廚房幾乎被藤蔓占領,有的在洗菜,有的在切菜,還有的在擺盤,一個人可以頂一整個廚師團隊,倒還挺像個樣子。
方清爾的目光落在梵伽俊朗的側顏,看到他額頭浮出的細汗,才想起來,梵伽其實很怕火。
方清爾走到廚房,輕敲了下門,他還沒開口,梵伽先開心道:“哥哥,快嘗嘗我做的芋頭排骨好不好吃。”
方清爾說:“我今晚不在家吃飯,你不要忙了,”
他走過去,直接把灶臺的火關掉。
梵伽一愣,滿腔熱情好似被一盆冷水澆滅,皺眉道:“不在家吃?那你去哪里?”
方清爾抬腳去衛生間洗手,對亦步亦趨跟在他身后的梵伽說:“我需要向你匯報?”
梵伽最討厭他這副拒人于千里之外的態度,煩躁地“嘖”了聲。
什么狗屁尊重什么要個方清爾選擇權,真給了方清爾選擇的權利,方清爾只會讓他滾蛋。
他就覺得方清爾純粹是欠#。
在床上酐塽了,嘴里只能發出那種聲音的時候,才最乖。
在衛生間的門即將關閉時,梵伽伸手擋住,以不容拒絕的力量推門進去,臉色不太好看:“你到底去哪兒?”

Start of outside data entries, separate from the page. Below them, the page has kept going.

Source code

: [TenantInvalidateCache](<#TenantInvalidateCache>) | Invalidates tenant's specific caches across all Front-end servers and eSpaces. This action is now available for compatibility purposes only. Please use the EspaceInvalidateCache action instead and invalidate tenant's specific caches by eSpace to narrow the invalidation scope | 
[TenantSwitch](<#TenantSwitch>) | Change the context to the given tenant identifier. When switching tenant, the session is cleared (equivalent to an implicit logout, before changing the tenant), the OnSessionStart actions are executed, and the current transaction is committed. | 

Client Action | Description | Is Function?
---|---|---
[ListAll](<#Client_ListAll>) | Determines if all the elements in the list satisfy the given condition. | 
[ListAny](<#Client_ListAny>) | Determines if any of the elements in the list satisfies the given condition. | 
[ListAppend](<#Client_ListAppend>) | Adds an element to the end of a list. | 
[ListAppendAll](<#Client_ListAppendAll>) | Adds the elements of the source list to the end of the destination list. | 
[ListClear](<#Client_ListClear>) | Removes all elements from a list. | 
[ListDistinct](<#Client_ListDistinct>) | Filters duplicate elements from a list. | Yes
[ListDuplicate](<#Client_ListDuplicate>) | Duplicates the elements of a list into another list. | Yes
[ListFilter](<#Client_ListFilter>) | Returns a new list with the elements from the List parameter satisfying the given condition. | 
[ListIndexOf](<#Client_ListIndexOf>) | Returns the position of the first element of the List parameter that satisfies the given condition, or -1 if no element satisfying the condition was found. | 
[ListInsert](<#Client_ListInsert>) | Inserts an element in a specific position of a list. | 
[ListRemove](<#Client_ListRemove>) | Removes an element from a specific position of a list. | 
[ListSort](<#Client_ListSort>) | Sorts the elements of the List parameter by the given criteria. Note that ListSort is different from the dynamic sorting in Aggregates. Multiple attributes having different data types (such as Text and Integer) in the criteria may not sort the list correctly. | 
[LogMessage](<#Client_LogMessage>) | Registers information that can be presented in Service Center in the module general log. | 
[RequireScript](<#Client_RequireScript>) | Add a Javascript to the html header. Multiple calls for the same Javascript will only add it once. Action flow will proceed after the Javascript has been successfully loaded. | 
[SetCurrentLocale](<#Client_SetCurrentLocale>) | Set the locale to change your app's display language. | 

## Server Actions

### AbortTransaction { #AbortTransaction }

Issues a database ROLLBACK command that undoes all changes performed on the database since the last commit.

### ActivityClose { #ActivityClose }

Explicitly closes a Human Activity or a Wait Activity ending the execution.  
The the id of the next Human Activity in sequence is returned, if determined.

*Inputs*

方清爾打開水龍頭,仔仔細細地洗手,垂眸道:“跟你沒關系。”
梵伽低聲罵了句臟話,掰過方清爾肩膀,迫使他與自己面對面,動作很強勢,可他現在還穿著圍裙,顯得有幾分違和,像是苦守空房等待花天酒地的妻子回家的糟糠怨夫。
他又生氣又委屈地問:“方清爾,我就這么讓你討厭嗎?你對江岸那個背叛者都那么好,為什么對我那么差?從我回綏京到現在的一個多月,你笑都沒對我笑過一次!”
越說越心煩,梵伽嚷嚷道:“我給你做了那么多菜!你知道我怕火嗎?我被火烤著很難受的!你還說我沒有心,我看沒有心的人是你!你的心是冰做的,太冷了!”
方清爾無奈道:“你能不能小點兒聲?家里還有外人在。”
梵伽抓住重點:“那他們是外人,我是什么,你的內人嗎?”
方清爾手上全是泡沫,被迫舉著:“……你先放開我,我還沒洗完手。”
梵伽固執地抓住方清爾滑溜溜的手,“我幫你洗。”
微涼的水落在兩人交錯的手中,梵伽站在方清爾身后,下巴搭在他的肩頭,仔仔細細地揉搓方清爾每一根手指,稍微一偏頭,嘴唇就貼上方清爾的耳朵,纏著他問:“你到底去哪里?不會是為了躲我吧?”
方清爾只覺自己的手心癢癢的,下意識躲,就徹底靠進梵伽的懷里:“去趙家。”
梵伽氣惱地咬他耳朵,“你都知道趙誠是殺害岳父岳母的兇手了,怎么還過去?你不孝順!”